If you want to make the code a bit more readable in the future, include
#include <limits>
and change the call to read
unsigned int Order(unsigned int maxPeriod = UINT_MAX) const
Now to explain why ~0 is UINT_MAX. Since we are dealing with an int, in which 0 is represented with all zero bits (00000000). Adding one would give (00000001), adding one more would give (00000010), and one more would give (00000011). Finally one more addition would give (00000100) because the 1's carry.
For unsigned ints, if you repeat the process ad-infiniteum, eventually you have all one bits (11111111), and adding another one will overflow the buffer setting all the bits back to zero. This means that all one bits in an unsigned number is the maximum that data type (int in your case) can hold.
The "~" operation flips all bits from 0 to 1 or 1 to 0, flipping a zero integer (which has all zero bits) effectively gives you UINT_MAX. So he basically the previous coded opted to computer UINT_MAX instead of using the system defined copy located in #include <limits.h>
In the example it is probably an attempt to generate the UINT_MAX value. The technique is possibly flawed for reasons already stated.

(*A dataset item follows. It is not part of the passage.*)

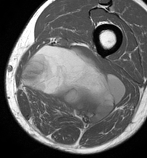
MRI of an extremity soft-tissue mass, one axial slice; slice 40 of 86 in the series (ordered by position); MR volume resampled by the dataset authors to the PET/CT grid (not the native acquisition matrix); 3.27 mm slice thickness; 147 × 158 image matrix. Male patient. Case-level facts recorded for this patient, not image findings: histological type: undifferentiated pleomorphic liposarcoma; grade: high; site of the primary tumour: left thigh.
Annotated regions visible in this slice (expert contour drawn on MRI and transferred to this co-registered scan by the dataset authors):
- gross tumour volume including surrounding oedema: box from (x=21, y=46) to (x=125, y=127) px
- gross tumour volume (mass): (x=21, y=46)–(x=125, y=127)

The expression does however does have legitimate use to generate a bit mask with all bits set using a literal constant that is type-width independent; but that is not how it is being used in your example.
As others have said, ~ is the bitwise complement operator (sometimes also referred to as bitwise not). It's a unary operator which means that it takes a single input.
Bitwise operators treat the input as a bit pattern and perform their respective operations on each individual bit then return the resulting pattern. Applying the ~ operator to the bit pattern will negate each bit (each zero becomes a one, each one becomes a zero).
In the example you gave, the bit representation of the integer 0 is all zeros. Thus, ~0 will produce a bit pattern of all ones. Even though 0 is an int, it is the bit pattern ~0 that is assigned to maxPeriod (not the int value that would be represented by said bit pattern). Since maxPeriod is an unsigned int, it is assigned the unsigned int value represented by ~0 (a pattern of all ones), which is in fact the highest value that an unsigned int can store before wrapping around back to 0.